Valley Of Rocks in Exmoor

Renewal requires reflection: How NPAs can be more effective stewards

Published: 8 July 2026

Former Exmoor NPA board member Dominic Elson reflects on how governance reform needs to sharpen the definition – and expectations – of expertise.

This month I stepped down as a Secretary of State appointed member of the Exmoor National Park Authority (NPA), after six mostly happy years in the role. Exmoor NPA is an impressive organisation, with strong leadership, achieving good results in the context of constrained resources. Nonetheless, the recent Campaign for National Parks report reflected my misgivings about the way NPAs are structured. This short article responds to that report with examples from my own experience.

I was recruited to Exmoor NPA for my expertise, with both local knowledge of Exmoor and international experience relevant to the statutory purposes. Yet my observation is that member skills are rarely called upon, even when the Authority is engaged in work falling squarely within our professional domains. This is not a failure of goodwill. It is structural. The format of Authority meetings – familiar to local government members, shaped by officers, and weighted towards compliance – makes it difficult for SoS members to see where their expertise is relevant or welcome.

Board size compounds the problem. The argument for retaining large boards is that it enables workload to be shared evenly. This does not accord with my experience. Work outside formal meetings (sub-committees, partnership boards, task panels etc.) falls on a core of active members, disproportionately SoS and parish appointees. The board’s size creates an illusion of shared capacity that does not exist in practice. Reducing board size, as Campaign for National Parks recommends, would only work if accompanied by a rethink of how member expertise is used between formal meetings, not just within them. NPAs could be greatly strengthened, and more rewarding places to serve, if officers and members developed a better appreciation of their respective areas of expertise and how they can work together.

These are structural arguments, and the Campaign for National Parks reforms address them well. But there is a prior question the report does not fully tackle: what kind of relationship with landscape should NPA board members be expected to have, and how should that relationship inform the way boards deliberate and decide?

My professional work takes me to communities in eastern Indonesia and Melanesia engaged in stewardship of landscapes of global ecological and cultural significance. What strikes me, living and working with these communities, is that they begin from a place of emotional and spiritual connection to their landscape. They articulate what the land means to them, and to those who will come after them, before they address the details of any project or decision.

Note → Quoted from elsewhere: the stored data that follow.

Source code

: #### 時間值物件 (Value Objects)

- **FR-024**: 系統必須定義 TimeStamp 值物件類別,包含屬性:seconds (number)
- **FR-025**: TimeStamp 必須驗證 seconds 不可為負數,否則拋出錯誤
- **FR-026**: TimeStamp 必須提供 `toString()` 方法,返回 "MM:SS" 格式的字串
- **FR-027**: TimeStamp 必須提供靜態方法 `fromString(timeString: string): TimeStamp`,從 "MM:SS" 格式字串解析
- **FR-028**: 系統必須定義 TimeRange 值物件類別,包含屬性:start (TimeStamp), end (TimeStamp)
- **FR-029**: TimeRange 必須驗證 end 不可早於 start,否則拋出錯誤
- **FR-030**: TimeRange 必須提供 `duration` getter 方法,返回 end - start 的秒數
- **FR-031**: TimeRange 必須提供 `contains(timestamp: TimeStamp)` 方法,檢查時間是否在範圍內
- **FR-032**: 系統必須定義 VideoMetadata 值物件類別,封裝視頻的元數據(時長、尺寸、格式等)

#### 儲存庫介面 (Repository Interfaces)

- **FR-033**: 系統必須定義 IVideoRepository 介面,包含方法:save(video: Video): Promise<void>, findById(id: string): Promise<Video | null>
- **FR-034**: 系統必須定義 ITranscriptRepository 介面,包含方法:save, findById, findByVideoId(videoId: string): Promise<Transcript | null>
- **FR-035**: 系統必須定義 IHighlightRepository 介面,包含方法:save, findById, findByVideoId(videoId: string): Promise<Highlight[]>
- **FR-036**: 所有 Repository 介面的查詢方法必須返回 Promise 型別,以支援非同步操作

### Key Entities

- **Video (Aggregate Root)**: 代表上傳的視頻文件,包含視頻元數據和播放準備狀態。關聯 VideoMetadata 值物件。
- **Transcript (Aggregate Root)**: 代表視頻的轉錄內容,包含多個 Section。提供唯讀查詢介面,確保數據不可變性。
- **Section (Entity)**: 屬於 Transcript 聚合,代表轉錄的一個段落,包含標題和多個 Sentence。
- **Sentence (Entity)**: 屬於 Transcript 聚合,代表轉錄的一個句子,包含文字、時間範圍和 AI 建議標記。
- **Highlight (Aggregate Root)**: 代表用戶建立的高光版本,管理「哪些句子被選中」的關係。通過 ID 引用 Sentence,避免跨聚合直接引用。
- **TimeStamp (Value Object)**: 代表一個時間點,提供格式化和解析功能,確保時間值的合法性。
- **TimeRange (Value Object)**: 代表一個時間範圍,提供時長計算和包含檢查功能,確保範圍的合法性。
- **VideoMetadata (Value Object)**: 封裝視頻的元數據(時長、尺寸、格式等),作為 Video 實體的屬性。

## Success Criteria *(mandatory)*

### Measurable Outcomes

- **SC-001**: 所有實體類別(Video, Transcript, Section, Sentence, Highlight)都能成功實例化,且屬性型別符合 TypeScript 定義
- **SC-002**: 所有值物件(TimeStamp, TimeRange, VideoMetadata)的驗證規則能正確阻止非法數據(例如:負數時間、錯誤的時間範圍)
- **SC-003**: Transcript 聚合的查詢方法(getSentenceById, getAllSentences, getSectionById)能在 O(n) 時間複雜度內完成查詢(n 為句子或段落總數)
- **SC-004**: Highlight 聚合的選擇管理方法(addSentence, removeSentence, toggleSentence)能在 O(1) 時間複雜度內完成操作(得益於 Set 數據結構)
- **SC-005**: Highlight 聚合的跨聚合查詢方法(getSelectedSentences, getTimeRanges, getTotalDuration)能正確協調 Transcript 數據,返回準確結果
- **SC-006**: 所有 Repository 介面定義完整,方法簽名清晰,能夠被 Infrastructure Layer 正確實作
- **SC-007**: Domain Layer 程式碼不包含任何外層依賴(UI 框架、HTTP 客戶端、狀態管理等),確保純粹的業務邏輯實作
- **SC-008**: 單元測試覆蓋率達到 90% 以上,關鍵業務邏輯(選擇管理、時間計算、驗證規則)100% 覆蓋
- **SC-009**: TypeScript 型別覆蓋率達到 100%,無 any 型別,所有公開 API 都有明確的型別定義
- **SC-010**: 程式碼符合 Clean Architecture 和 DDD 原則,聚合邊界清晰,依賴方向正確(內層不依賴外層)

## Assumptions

That act of continually recalling and revitalising their connection to place is understood as the essential work of stewardship. The projects are secondary.

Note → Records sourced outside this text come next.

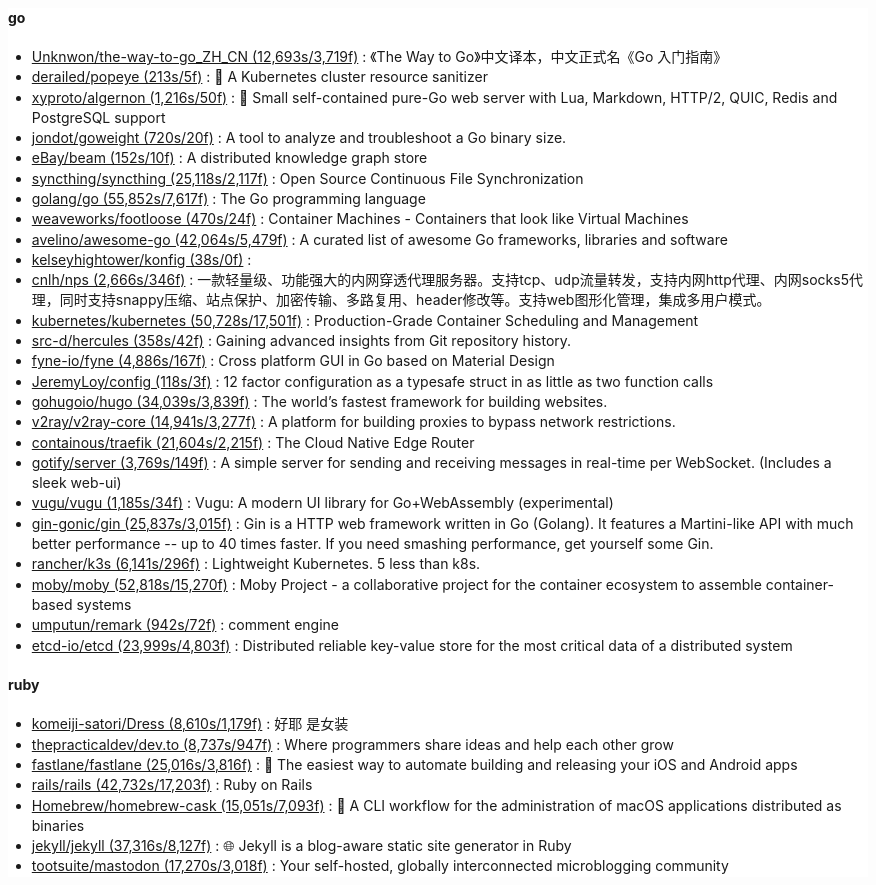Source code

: #### go
* [Unknwon/the-way-to-go_ZH_CN (12,693s/3,719f)](https://github.com/Unknwon/the-way-to-go_ZH_CN) : 《The Way to Go》中文译本，中文正式名《Go 入门指南》
* [derailed/popeye (213s/5f)](https://github.com/derailed/popeye) : 🧭 A Kubernetes cluster resource sanitizer
* [xyproto/algernon (1,216s/50f)](https://github.com/xyproto/algernon) : 🎩 Small self-contained pure-Go web server with Lua, Markdown, HTTP/2, QUIC, Redis and PostgreSQL support
* [jondot/goweight (720s/20f)](https://github.com/jondot/goweight) : A tool to analyze and troubleshoot a Go binary size.
* [eBay/beam (152s/10f)](https://github.com/eBay/beam) : A distributed knowledge graph store
* [syncthing/syncthing (25,118s/2,117f)](https://github.com/syncthing/syncthing) : Open Source Continuous File Synchronization
* [golang/go (55,852s/7,617f)](https://github.com/golang/go) : The Go programming language
* [weaveworks/footloose (470s/24f)](https://github.com/weaveworks/footloose) : Container Machines - Containers that look like Virtual Machines
* [avelino/awesome-go (42,064s/5,479f)](https://github.com/avelino/awesome-go) : A curated list of awesome Go frameworks, libraries and software
* [kelseyhightower/konfig (38s/0f)](https://github.com/kelseyhightower/konfig) : 
* [cnlh/nps (2,666s/346f)](https://github.com/cnlh/nps) : 一款轻量级、功能强大的内网穿透代理服务器。支持tcp、udp流量转发，支持内网http代理、内网socks5代理，同时支持snappy压缩、站点保护、加密传输、多路复用、header修改等。支持web图形化管理，集成多用户模式。
* [kubernetes/kubernetes (50,728s/17,501f)](https://github.com/kubernetes/kubernetes) : Production-Grade Container Scheduling and Management
* [src-d/hercules (358s/42f)](https://github.com/src-d/hercules) : Gaining advanced insights from Git repository history.
* [fyne-io/fyne (4,886s/167f)](https://github.com/fyne-io/fyne) : Cross platform GUI in Go based on Material Design
* [JeremyLoy/config (118s/3f)](https://github.com/JeremyLoy/config) : 12 factor configuration as a typesafe struct in as little as two function calls
* [gohugoio/hugo (34,039s/3,839f)](https://github.com/gohugoio/hugo) : The world’s fastest framework for building websites.
* [v2ray/v2ray-core (14,941s/3,277f)](https://github.com/v2ray/v2ray-core) : A platform for building proxies to bypass network restrictions.
* [containous/traefik (21,604s/2,215f)](https://github.com/containous/traefik) : The Cloud Native Edge Router
* [gotify/server (3,769s/149f)](https://github.com/gotify/server) : A simple server for sending and receiving messages in real-time per WebSocket. (Includes a sleek web-ui)
* [vugu/vugu (1,185s/34f)](https://github.com/vugu/vugu) : Vugu: A modern UI library for Go+WebAssembly (experimental)
* [gin-gonic/gin (25,837s/3,015f)](https://github.com/gin-gonic/gin) : Gin is a HTTP web framework written in Go (Golang). It features a Martini-like API with much better performance -- up to 40 times faster. If you need smashing performance, get yourself some Gin.
* [rancher/k3s (6,141s/296f)](https://github.com/rancher/k3s) : Lightweight Kubernetes. 5 less than k8s.
* [moby/moby (52,818s/15,270f)](https://github.com/moby/moby) : Moby Project - a collaborative project for the container ecosystem to assemble container-based systems
* [umputun/remark (942s/72f)](https://github.com/umputun/remark) : comment engine
* [etcd-io/etcd (23,999s/4,803f)](https://github.com/etcd-io/etcd) : Distributed reliable key-value store for the most critical data of a distributed system

#### ruby
* [komeiji-satori/Dress (8,610s/1,179f)](https://github.com/komeiji-satori/Dress) : 好耶 是女装
* [thepracticaldev/dev.to (8,737s/947f)](https://github.com/thepracticaldev/dev.to) : Where programmers share ideas and help each other grow
* [fastlane/fastlane (25,016s/3,816f)](https://github.com/fastlane/fastlane) : 🚀 The easiest way to automate building and releasing your iOS and Android apps
* [rails/rails (42,732s/17,203f)](https://github.com/rails/rails) : Ruby on Rails
* [Homebrew/homebrew-cask (15,051s/7,093f)](https://github.com/Homebrew/homebrew-cask) : 🍻 A CLI workflow for the administration of macOS applications distributed as binaries
* [jekyll/jekyll (37,316s/8,127f)](https://github.com/jekyll/jekyll) : 🌐 Jekyll is a blog-aware static site generator in Ruby
* [tootsuite/mastodon (17,270s/3,018f)](https://github.com/tootsuite/mastodon) : Your self-hosted, globally interconnected microblogging community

My experience on the Exmoor board was almost the opposite. In six years, I cannot recall an occasion when the board gathered simply to discuss what ‘natural beauty’ means to us as individuals, or what we believe Exmoor should be for people who have not yet visited it. We debated forestry, eagles, solar panels and rights of way; but usually in a technocratic register, rarely from a shared sense of what we were ultimately there to protect and why. When members asked how we would feel if the landscape had more trees, the conversation would not lead anywhere, because we lacked a framework for engaging with our responses to heritage, views, nature and place. I don’t think this is unique to Exmoor National Park Authority. It reflects something in the institutional culture of NPAs, and perhaps something more broadly British about discomfort with that kind of conversation. But that discomfort has consequences. A board that has never collectively articulated its own connection to the landscape it governs will struggle to weigh trade-offs well, recruit the right people, or explain its decisions in terms that resonate with the public.

The risk of failing to unpack these issues properly is that assumptions remain untested, nostalgia is crystallised into policy and adaptation becomes more challenging. This is why I’d encourage Campaign for National Parks to widen its interpretation of expertise. Filling boards with conservation experts will not in itself lead to nature recovery; NPAs already employ officers with relevant technical knowledge. The expertise that is harder to find, and more important to cultivate, is relational and visionary: people from diverse backgrounds who understand where stewardship of nature sits within the social, cultural and economic spheres; who can hold and communicate a vision for protected landscapes; and who bring to the boardroom the same quality of connection to place that sustains stewardship communities everywhere including, at its best, on Exmoor.